Implications of light scattering and secondary structure in protein concentration determination
When using proteins in applications the amount of protein is a fundamental property. For enzyme immobilization there is a need to measure the protein concentration at a solid support. The system studied in this work is mesoporous particles. Today immobilized protein content is normally estimated from the residual protein concentration in the solution after immobilization. Any changes to the protein content for example through leakage have to be determined in the same indirect manner.

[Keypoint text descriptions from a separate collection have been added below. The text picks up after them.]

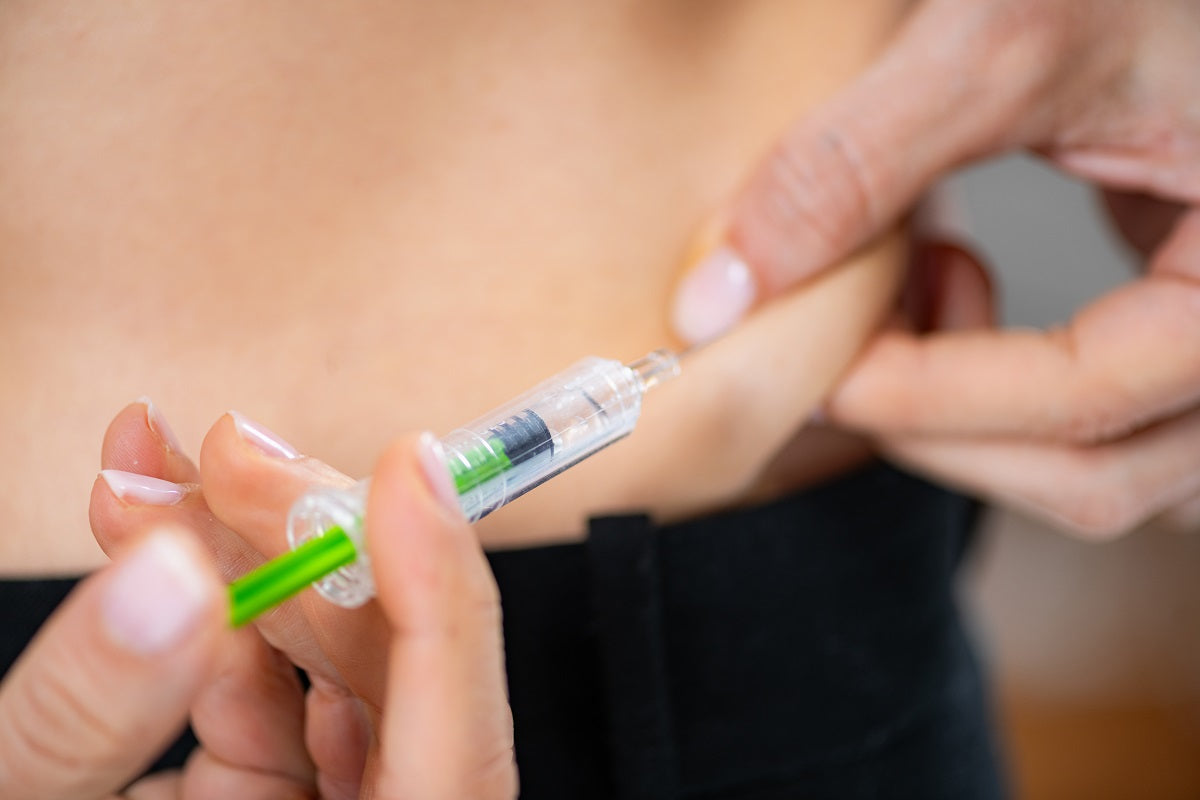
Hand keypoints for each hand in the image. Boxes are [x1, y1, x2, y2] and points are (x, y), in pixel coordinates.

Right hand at [74, 401, 514, 798]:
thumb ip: (83, 728)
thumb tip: (171, 578)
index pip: (452, 763)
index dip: (446, 607)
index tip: (412, 476)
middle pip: (390, 689)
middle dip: (310, 551)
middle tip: (228, 457)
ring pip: (325, 671)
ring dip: (249, 557)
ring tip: (155, 475)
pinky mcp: (251, 799)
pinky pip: (266, 693)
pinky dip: (216, 610)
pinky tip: (156, 540)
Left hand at [670, 0, 1199, 536]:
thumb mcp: (1004, 32)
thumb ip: (863, 156)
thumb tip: (726, 296)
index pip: (1091, 401)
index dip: (933, 396)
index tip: (821, 367)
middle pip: (1093, 473)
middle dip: (937, 427)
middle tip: (839, 352)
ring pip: (1088, 470)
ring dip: (959, 417)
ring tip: (907, 285)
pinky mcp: (1176, 332)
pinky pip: (1087, 425)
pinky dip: (987, 392)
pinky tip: (945, 281)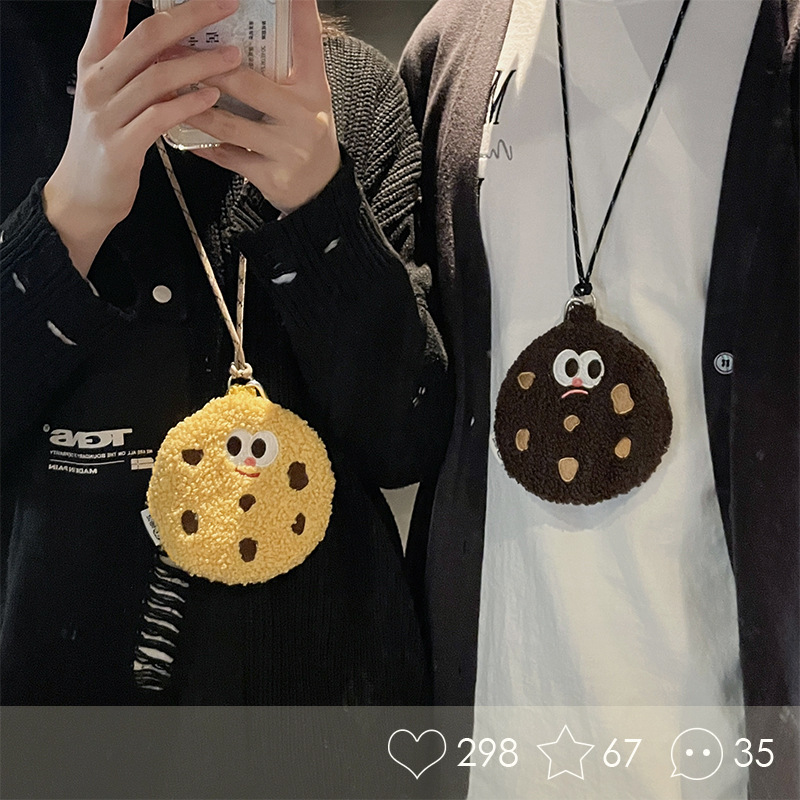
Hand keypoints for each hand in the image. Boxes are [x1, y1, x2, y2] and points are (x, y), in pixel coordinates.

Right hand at [44, 0, 242, 276]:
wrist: (83, 196)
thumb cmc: (109, 142)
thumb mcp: (117, 97)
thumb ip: (141, 70)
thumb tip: (182, 44)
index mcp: (94, 62)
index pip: (108, 13)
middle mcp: (97, 81)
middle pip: (146, 38)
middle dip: (190, 17)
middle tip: (225, 6)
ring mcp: (106, 114)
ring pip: (157, 77)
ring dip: (200, 63)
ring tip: (233, 57)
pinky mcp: (121, 146)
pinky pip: (159, 118)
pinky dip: (189, 105)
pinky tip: (212, 97)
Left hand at [186, 0, 340, 214]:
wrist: (319, 190)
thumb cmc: (303, 134)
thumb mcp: (306, 96)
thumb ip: (285, 64)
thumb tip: (249, 27)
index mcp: (313, 89)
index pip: (308, 41)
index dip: (300, 11)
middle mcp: (304, 117)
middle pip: (247, 84)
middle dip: (205, 67)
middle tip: (174, 51)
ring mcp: (289, 150)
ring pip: (229, 123)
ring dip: (193, 106)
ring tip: (169, 91)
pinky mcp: (272, 177)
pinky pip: (227, 156)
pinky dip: (202, 144)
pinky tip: (183, 133)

It would be useful with a method to measure the actual immobilized protein content. By direct measurements on the solid material (here porous particles) with proper corrections for the disturbance from the material this could be achieved. The correction is determined by the character of the disturbance. This character can be identified by observations of absorption spectra. Use of full spectra instead of the prescribed single-wavelength measurements helps to avoid misinterpretations in protein concentration determination.
This methodology was also adapted to studies of release of therapeutic proteins from drug formulations. Together with the protein polymers from the tablet matrix was released. The presence of these polymers gave rise to different disturbances in the concentration measurements and could be identified and in one case corrected for.
In this work is also a study of how the protein secondary structure affects the absorption spectra in the Bradford assay. When Coomassie blue (the dye in the assay) binds to native protein there is an increase in the absorption at ~590 nm. Coomassie blue also binds to amyloid fibrils, fibrous protein structures mainly consisting of β-sheets. When binding to the fibrils the absorption shifts to longer wavelengths. By comparison to shifts caused by solvent polarity and viscosity properties of the amyloid binding sites are suggested.